*Fragmento para leer*.
++++++++
La escuela no se inventó para mejorar la vida de la gente. La escuela no se creó para hacer posible el ascenso social ni la felicidad de nadie.
En cada país, en cada momento, diferentes actores sociales dieron impulso a la creación de escuelas, o a la creación de leyes que obligaran a tener educación sistemática.
Pero ¿Por qué? O mucho mejor ¿Para qué?
Las escuelas fueron impulsadas por los protestantes porque la biblia debía ser leída directamente por la gente y en idioma vernáculo, para no ser interpretada por un representante corrupto de una institución en la que ellos descreían.
También fueron creadas por comerciantes italianos para que la contabilidad y el novedoso y complejo sistema de doble entrada fuera dominado por sus hijos.
Pero el verdadero estallido en la creación de escuelas comenzó a darse cuando en la revolución industrial, los vagos poblaban los campos que habían sido arrebatados al pueblo (los campos comunales dejaron de existir y se privatizaron como proceso complementario a la revolución industrial). Nadie quería trabajar en las fábricas… ¿para qué pasar doce horas sentados gastando el cuerpo y el alma para otros?
Por medio de un sistema de sellos en la piel y cárceles con torturas se obligó a los vagos a dejar de serlo, pero ese método era demasiado cohercitivo e ineficiente.
Como dice Fernández Enguita (1987): “Había que inventar algo, y se inventó la escuela. Se crearon escuelas donde no las había, se reformaron las existentes, y se metió por la fuerza a toda la población infantil en ellas.”
Los chicos debieron aprender a estar sentados durante gran parte de su día como entrenamiento para la vida laboral adulta, y de esa manera pudieron entregarse voluntariamente al deber social de trabajar.
++++++++
*Registros dados*.

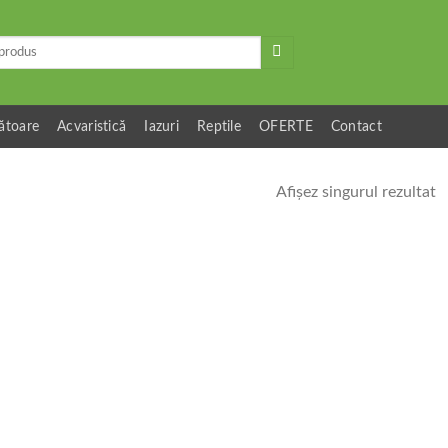
ătoare
Acvaristică
Iazuri
Reptile
OFERTE
Contact
Afișez singurul rezultat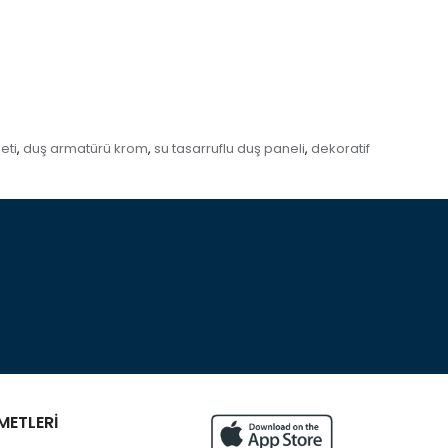
eti
duş armatürü krom
su tasarruflu duş paneli
dekoratif
,
,
,
METLERİ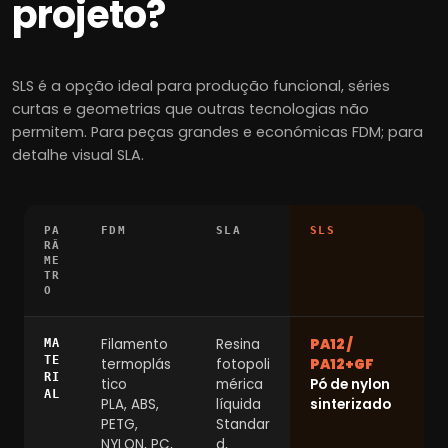
projeto?
SLS é a opção ideal para produção funcional, séries
curtas e geometrias que outras tecnologias não
permitem. Para peças grandes e económicas FDM; para
detalhe visual SLA.
PA
FDM
SLA
SLS
RÂ
ME
TR
O
Filamento
Resina
PA12 /
MA
TE
termoplás
fotopoli
PA12+GF
RI
tico
mérica
Pó de nylon
AL
PLA, ABS,
líquida
sinterizado
PETG,
Standar
NYLON, PC,
d,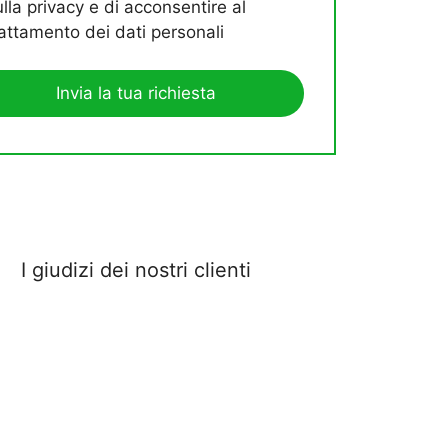
ulla privacy e di acconsentire al
rattamento dei dati personali
I giudizi dei nostri clienti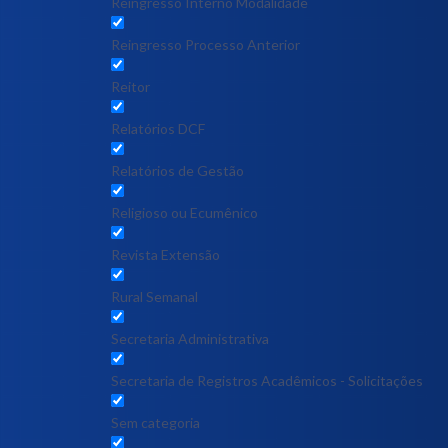
Reingresso Interno Modalidade
Reingresso Processo Anterior
Reitor
Relatórios DCF
Relatórios de Gestão
Religioso ou Ecumênico
Revista Extensão
Rural Semanal
Secretaria Administrativa
Secretaria de Registros Acadêmicos - Solicitações
Sem categoria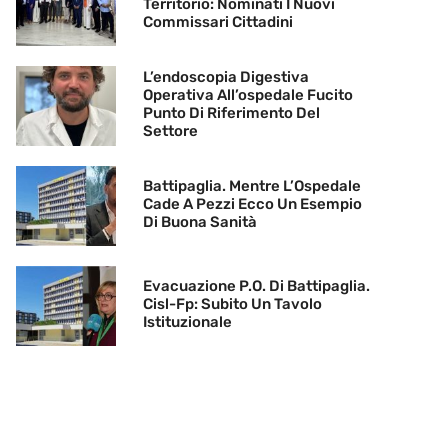
Territorio: Nominati I Nuovi
Commissari Cittadini
L’endoscopia Digestiva
Operativa All’ospedale Fucito
Punto Di Riferimento Del
Settore
Battipaglia. Mentre L’Ospedale
Cade A Pezzi Ecco Un Esempio
Di Buona Sanità
Evacuazione P.O. Di Battipaglia.
Cisl-Fp: Subito Un Tavolo
Istituzionale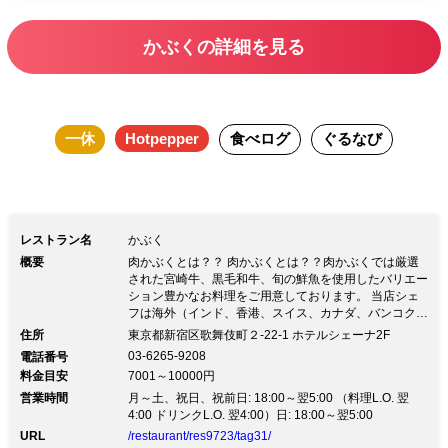
す。
かぶくの詳細を見る
一休
Hotpepper
食べログ
ぐるなび
レストラン名
かぶく
概要
肉かぶくとは？？ 肉かぶくとは？？肉かぶくでは厳選
された宮崎牛、黒毛和牛、旬の鮮魚を使用したバリエー
ション豊かなお料理をご用意しております。 当店シェ
フは海外（インド、香港、スイス、カナダ、バンコク）
でも腕を振るってきた面白い経歴の持ち主です。 天皇
住所
東京都新宿区歌舞伎町２-22-1 ホテルシェーナ2F
皇后両陛下の朝食ビュッフェ担当、タイ版料理の鉄人に
03-6265-9208
電話番号
も出演し勝利。豊富なワインも揃え、ソムリエがお客様
料金目安
7001～10000円
のお料理に合わせワインをご提案させて頂きます。
営業時間
月～土、祝日、祝前日: 18:00～翌5:00 （料理L.O. 翌
4:00 ドリンクL.O. 翌4:00）日: 18:00～翌5:00
URL
/restaurant/res9723/tag31/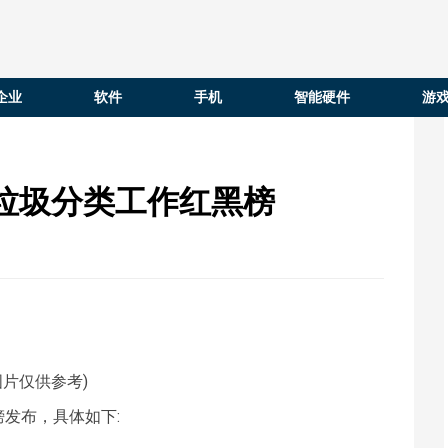
企业
软件
手机
智能硬件
游
垃圾分类工作红黑榜
图片仅供参考)
榜发布，具体如下:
++++++++
*Problema 1*.
Según el fragmento sobre el origen de la escuela, ¿para qué crearon escuelas los comerciantes italianos?
*Problema 2*.
Escribe la continuación del fragmento sobre el origen de la escuela a partir de su última oración.
Los registros son un material independiente del fragmento.

*Respuesta 1*.
Para que sus hijos dominaran la contabilidad y el novedoso y complejo sistema de doble entrada.

*Respuesta 2*.
Los motivos para impulsar la escuela fueron diferentes en cada momento y lugar: los chicos en la calle no podían estar, y por otra parte los futuros ciudadanos debían elegir a sus representantes teniendo cierta formación para elaborar un criterio más o menos aceptable. A veces se impulsaron sistemas educativos simplemente porque otros países ya lo tenían, o porque era necesario amalgamar a la población inmigrante para que hicieran propias una bandera y un mapa como en el caso de la Argentina de Sarmiento (que quería educar a los ciudadanos para que “respeten la propiedad privada aún bajo el aguijón del hambre”).
Para Bourdieu, el sistema educativo es un dispositivo de repetición de las desigualdades y todavía mucho peor: el sistema educativo brinda una herramienta para explicar por qué gobiernan los que gobiernan, a través de una aparente meritocracia. Sin embargo, todos sabemos que en nuestra sociedad no acceden a las mejores credenciales los más capaces sino los que tienen la mayor combinación entre capital cultural + capital económico + capital de relaciones (también conceptos de Bourdieu).
Existen en la historia pedagogos de la liberación como Paulo Freire y pedagogos que con sus rupturas hicieron grandes experiencias, como Freinet.
Sin embargo, a mi modo de ver, no podemos esperar de la escuela un impulso de cambio social. La escuela se inventó para mantener el sistema, para repetirlo, y así cumple perfectamente su misión.
Tristemente pauperizada por los peores gobiernos, la educación argentina sigue formando a los habitantes del país para que sigan ocupando su posición social, que es la misma que la de sus padres. Aunque sigo pensando que un buen docente puede hacer la diferencia en la vida de un chico, ya no creo que mi labor sea revolucionaria. Todo lo contrario. Siento que aporto tanto al sistema como lo hace un buen abogado, un buen médico, o un excelente taxista.